> [ASSIGNMENT]: Restate each record word for word, omitting whatever pictures it holds.

Records drawn from a dataset:
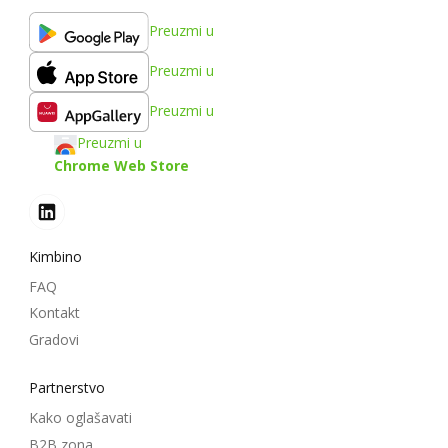
Preuzmi u
Preuzmi u
Preuzmi u
Preuzmi u
Chrome Web Store
Kimbino
FAQ
Kontakt
Gradovi
Partnerstvo
Kako oglašavati
B2B zona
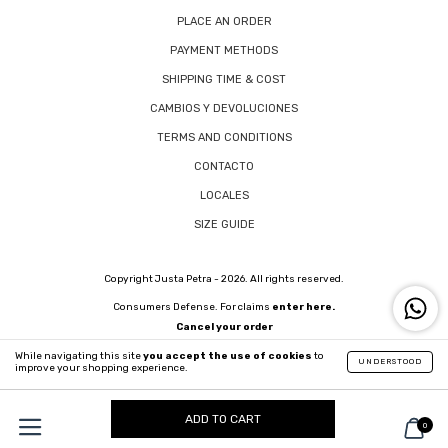
PLACE AN ORDER
PAYMENT METHODS
SHIPPING TIME & COST
CAMBIOS Y DEVOLUCIONES
TERMS AND CONDITIONS
CONTACTO
LOCALES
SIZE GUIDE
Copyright Justa Petra - 2026. All rights reserved.
Consumers Defense. For claims
enter here.
Cancel your order
While navigating this site
you accept the use of cookies
to
UNDERSTOOD
improve your shopping experience.
0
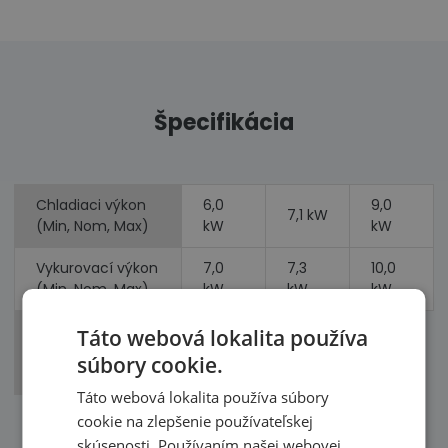
Špecifikácia
Chladiaci výkon
6,0
9,0
7,1 kW
(Min, Nom, Max)
kW
kW
Vykurovací výkon
7,0
7,3
10,0
(Min, Nom, Max)
kW
kW
kW
Príkon
Táto webová lokalita používa
(chladenie,
kW
kW
súbory cookie.
vykurovanie)
Táto webová lokalita používa súbory
cookie na zlepšenie používateľskej
skúsenosti. Používaním našej webovej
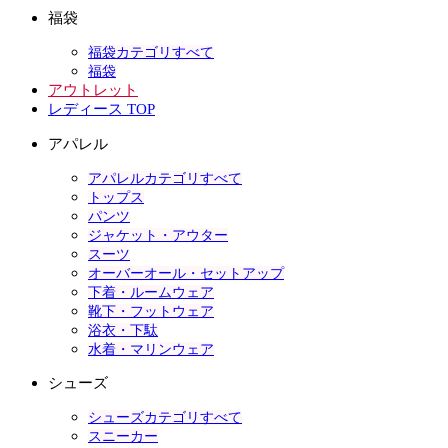
福袋
福袋カテゴリすべて
福袋
アウトレット
レディース TOP
アパレル
アパレルカテゴリすべて
トップス
パンツ
ジャケット・アウター
スーツ
オーバーオール・セットアップ
下着・ルームウェア
靴下・フットウェア
浴衣・下駄
水着・マリンウェア
シューズ
シューズカテゴリすべて
スニーカー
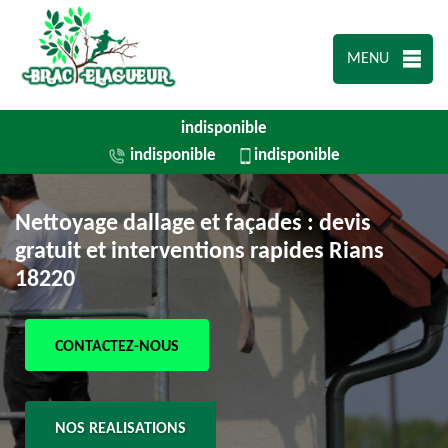
MENU
indisponible
indisponible
indisponible
Nettoyage dallage et façades : devis
gratuit et interventions rapides Rians
18220
CONTACTEZ-NOUS
NOS REALISATIONS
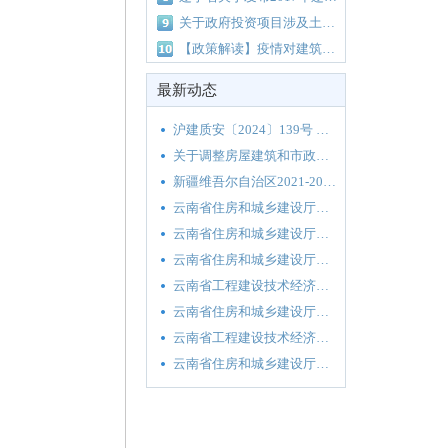
关于政府投资项目涉及土方运输费、取土费及弃土费有关问题专题协调会议纪要（南重点办纪要[2018]163号）
【政策解读】疫情对建筑行业的影响及对策（造价人员必知）
最新动态
沪建质安〔2024〕139号 关于印发《2024年上海市建设工程质量安全（消防审验）管理工作要点》的通知
关于调整房屋建筑和市政基础设施工程工程量清单计价综合人工单价的通知
新疆维吾尔自治区2021-2022年度政府集中采购目录及标准
云南省住房和城乡建设厅关于发布云南省绿色建筑适用技术推广目录（2020）的通知
云南省住房和城乡建设厅关于南亚东南亚建设工程材料及设备价格监测平台上线试运行的通知
云南省住房和城乡建设厅关于2020年第二季度云南省主要工程材料价格波动情况的通报
云南省工程建设技术经济室关于《工程材料价格信息数据采集及应用标准》《云南省建设工程材料及设备价格监测平台》宣贯培训的通知
云南省住房和城乡建设厅关于印发云南省2020年工程建设地方标准编制计划（第一批）的通知
云南省工程建设技术经济室关于《云南省2013版建设工程造价计价依据》有关定额子目更正的通知
云南省住房和城乡建设厅关于发布云南省绿色装配式建筑“四新”与建材推广目录（2020年第一批）的公告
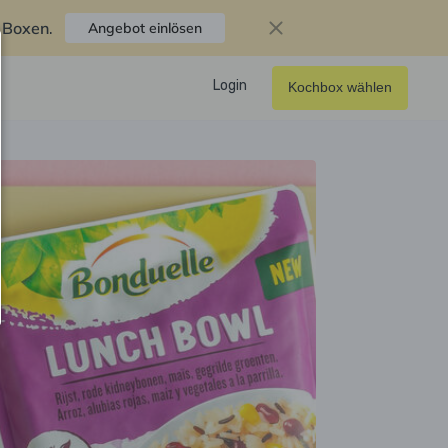
f Boxen
.
Angebot einlösen
Login
Kochbox wählen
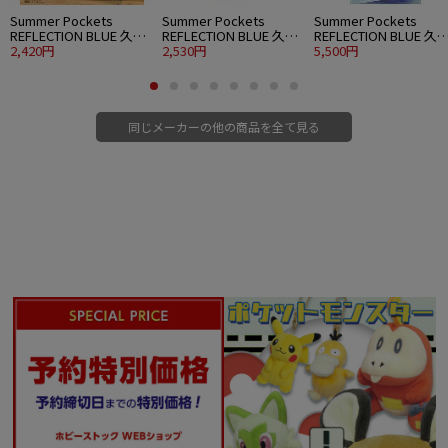
Summer Pockets
Summer Pockets
Summer Pockets
REFLECTION BLUE 久島
REFLECTION BLUE 久島
REFLECTION BLUE 久
鴎 アクリルアートスタ
2,420円
鴎 アクリルスタンド 大
2,530円
鴎 120cmビッグタオル
5,500円
ンド ウエディングVer.
パーティードレスVer.
水着Ver.
同じメーカーの他の商品を全て見る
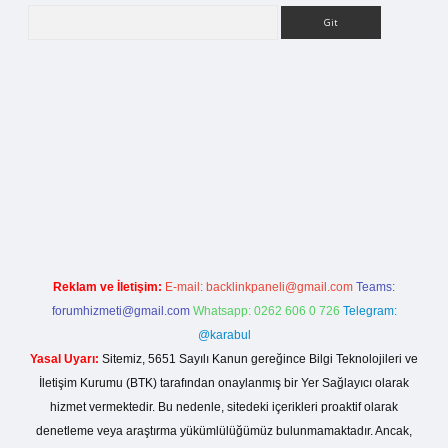
Arama
etci giriş
Reklam ve İletişim:
E-mail:
backlinkpaneli@gmail.com
Teams:
forumhizmeti@gmail.com
Whatsapp: 0262 606 0 726
Telegram:
@karabul
Yasal Uyarı:
Sitemiz, 5651 Sayılı Kanun gereğince Bilgi Teknolojileri ve
İletişim Kurumu (BTK) tarafından onaylanmış bir Yer Sağlayıcı olarak
hizmet vermektedir. Bu nedenle, sitedeki içerikleri proaktif olarak
denetleme veya araştırma yükümlülüğümüz bulunmamaktadır. Ancak,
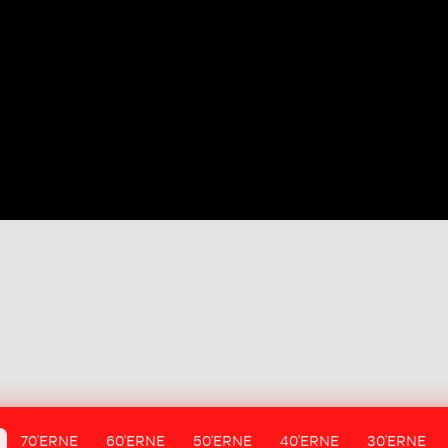
70'ERNE
60'ERNE
50'ERNE
40'ERNE
30'ERNE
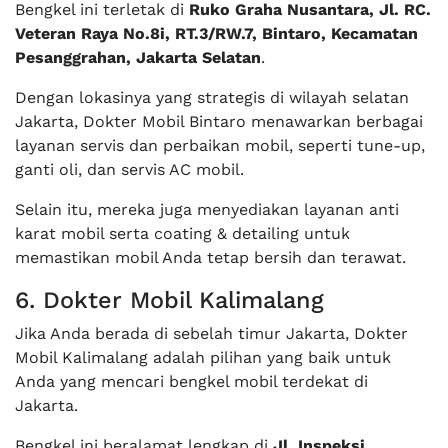
Bengkel ini terletak di
Ruko Graha Nusantara, Jl. RC.
Veteran Raya No.8i, RT.3/RW.7, Bintaro, Kecamatan
Pesanggrahan, Jakarta Selatan
.
Dengan lokasinya yang strategis di wilayah selatan
Jakarta, Dokter Mobil Bintaro menawarkan berbagai
layanan servis dan perbaikan mobil, seperti tune-up,
ganti oli, dan servis AC mobil.
Selain itu, mereka juga menyediakan layanan anti
karat mobil serta coating & detailing untuk
memastikan mobil Anda tetap bersih dan terawat.
6. Dokter Mobil Kalimalang
Jika Anda berada di sebelah timur Jakarta, Dokter
Mobil Kalimalang adalah pilihan yang baik untuk
Anda yang mencari bengkel mobil terdekat di
Jakarta.
Bengkel ini beralamat lengkap di
Jl. Inspeksi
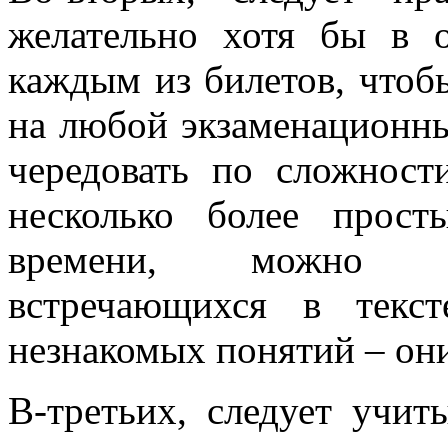
желательно хотя бы в 
каждым из билетов, чтоб
на любой экзаменационны
чередовать по сложност
несколько более прос
времени, можно пр
встречающихся в текст
незнакомых понятий – они
В-третьих, следует учит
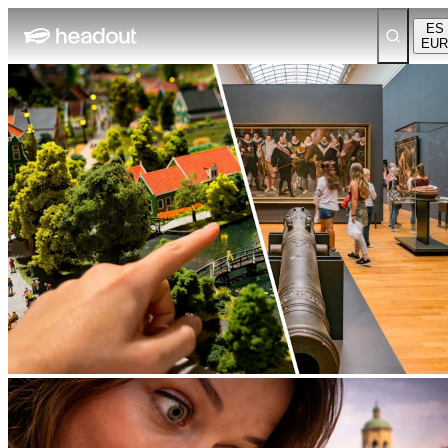
ES
EUR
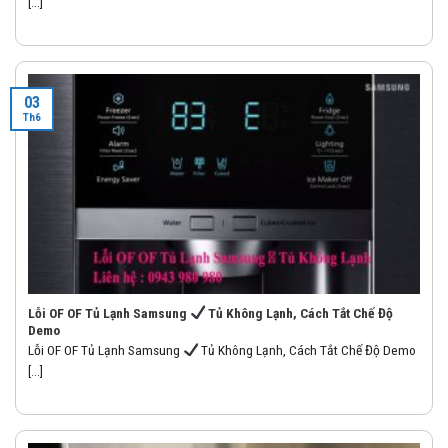
[...]
03
Th6
Lỗi OF OF Tủ Lạnh Samsung
Tủ Không Lạnh, Cách Tắt Chế Độ
Demo
Lỗi OF OF Tủ Lạnh Samsung
Tủ Không Lạnh, Cách Tắt Chế Độ Demo
[...]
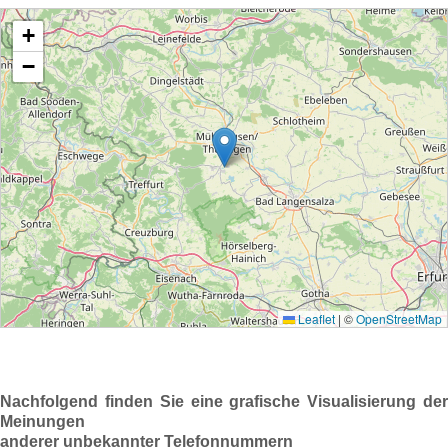
Nachfolgend finden Sie eine grafische Visualisierung der
Meinungen
anderer unbekannter Telefonnummern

> [SOLUTION TO THE EXERCISE]:
Preuzmi u
Preuzmi u
Preuzmi u
Preuzmi u
Chrome Web Store
Kimbino
FAQ
Kontakt
Gradovi
Partnerstvo
Kako oglašavati
B2B zona
PLACE AN ORDER
PAYMENT METHODS
SHIPPING TIME & COST
CAMBIOS Y DEVOLUCIONES
TERMS AND CONDITIONS
CONTACTO
LOCALES
SIZE GUIDE
Copyright Justa Petra - 2026. All rights reserved.
Consumers Defense. For claims
enter here.
Cancel your order
While navigating this site
you accept the use of cookies
to
UNDERSTOOD
improve your shopping experience.
0
Špecifikácia
Chladiaci výkon
6,0
9,0
7,1 kW
(Min, Nom, Max)
kW
kW
Vykurovací výkon
7,0
7,3
10,0
(Min, Nom, Max)
kW
kW
kW
Príkon
Táto webová lokalita používa
(chladenie,
kW
kW
súbory cookie.
vykurovanie)
Táto webová lokalita používa súbory
cookie na zlepšenie používateľskej
skúsenosti. Používaním našej webovej
福袋
福袋カテゴリすべて
福袋
アウトレット
レディース TOP
アパレル
アパレルカテゴリすべて
トップス
パンツ
ジャケット・アウター
スーツ
オーバーオール・セットアップ
下着・ルームウェア
靴下・フットウェア
浴衣・下駄
水着・マリンウェア
シューズ
シューズカテゴリすべて
スニーカー
MENU
indisponible
indisponible
indisponible
Nettoyage dallage et façades : devis
gratuit et interventions rapides Rians
18220
CONTACTEZ-NOUS
NOS REALISATIONS
关于政府投资项目涉及土方运输费、取土费及弃土费有关问题专题协调会议纪要（南重点办纪要[2018]163号）
【政策解读】疫情对建筑行业的影响及对策（造价人员必知）
最新动态
沪建质安〔2024〕139号 关于印发《2024年上海市建设工程质量安全（消防审验）管理工作要点》的通知
关于调整房屋建筑和市政基础设施工程工程量清单计价综合人工单价的通知
新疆维吾尔自治区2021-2022年度政府集中采购目录及标准
云南省住房和城乡建设厅关于发布云南省绿色建筑适用技术推广目录（2020）的通知
云南省住房和城乡建设厅关于南亚东南亚建设工程材料及设备价格监测平台上线试运行的通知
云南省住房和城乡建设厅关于2020年第二季度云南省主要工程材料价格波动情况的通报
云南省工程建设技术经济室关于《工程材料价格信息数据采集及应用标准》《云南省建设工程材料及设备价格监测平台》宣贯培训的通知
云南省住房和城乡建设厅关于印发云南省2020年工程建设地方标准编制计划（第一批）的通知
云南省工程建设技术经济室关于《云南省2013版建设工程造价计价依据》有关定额子目更正的通知
云南省住房和城乡建设厅关于发布云南省绿色装配式建筑“四新”与建材推广目录（2020年第一批）的公告
f Boxen
.
Angebot einlösen
Login
Kochbox wählen
Summer Pockets
Summer Pockets
Summer Pockets
REFLECTION BLUE 久島
REFLECTION BLUE 久島
REFLECTION BLUE 久
鴎 アクリルアートスタ
2,420円
鴎 アクリルスタンド 大
2,530円
鴎 120cmビッグタオル
5,500円
ンド ウエディングVer.
パーティードレスVer.
水着Ver.
同じメーカーの他の商品を全て見る
Arama
etci giriş
Reklam ve İletişim:
E-mail:
backlinkpaneli@gmail.com
Teams:
forumhizmeti@gmail.com
Whatsapp: 0262 606 0 726
Telegram:
@karabul
Yasal Uyarı:
Sitemiz, 5651 Sayılı Kanun gereğince Bilgi Teknolojileri ve
İletişim Kurumu (BTK) tarafından onaylanmış bir Yer Sağlayıcı olarak
hizmet vermektedir. Bu nedenle, sitedeki içerikleri proaktif olarak
denetleme veya araştırma yükümlülüğümüz bulunmamaktadır. Ancak,
70'ERNE
60'ERNE
50'ERNE
40'ERNE
30'ERNE
Bengkel ini terletak di
Ruko Graha Nusantara, Jl. RC.
Veteran Raya No.8i, RT.3/RW.7, Bintaro, Kecamatan
Pesanggrahan, Jakarta Selatan
.
Dengan lokasinya yang strategis di wilayah selatan
Jakarta, Dokter Mobil Bintaro menawarkan berbagai
layanan servis dan perbaikan mobil, seperti tune-up,
ganti oli, dan servis AC mobil.
Selain itu, mereka juga menyediakan layanan anti
karat mobil serta coating & detailing untuk
memastikan mobil Anda tetap bersih dan terawat.
6. Dokter Mobil Kalimalang
Jika Anda berada di sebelah timur Jakarta, Dokter
Mobil Kalimalang adalah pilihan yang baik untuk
Anda yang mencari bengkel mobil terdekat di
Jakarta.
Bengkel ini beralamat lengkap di
Jl. Inspeksi
желательно хотя бы в 
каждым из билетов, чтоб
на любой экзаменационны
чередовать по сложност
несколько более прос
времени, можно пр
встречающихся в текст
незнакомых понятий – они
В-третьих, следует учит
ES
EUR
[...]
03
Th6
Lỗi OF OF Tủ Lạnh Samsung
Tủ Không Lạnh, Cách Tắt Chế Độ
Demo
Lỗi OF OF Tủ Lạnh Samsung
Tủ Không Lạnh, Cách Tắt Chế Độ Demo
[...]
Nachfolgend finden Sie eine grafische Visualisierung der
Meinungen
anderer unbekannter Telefonnummern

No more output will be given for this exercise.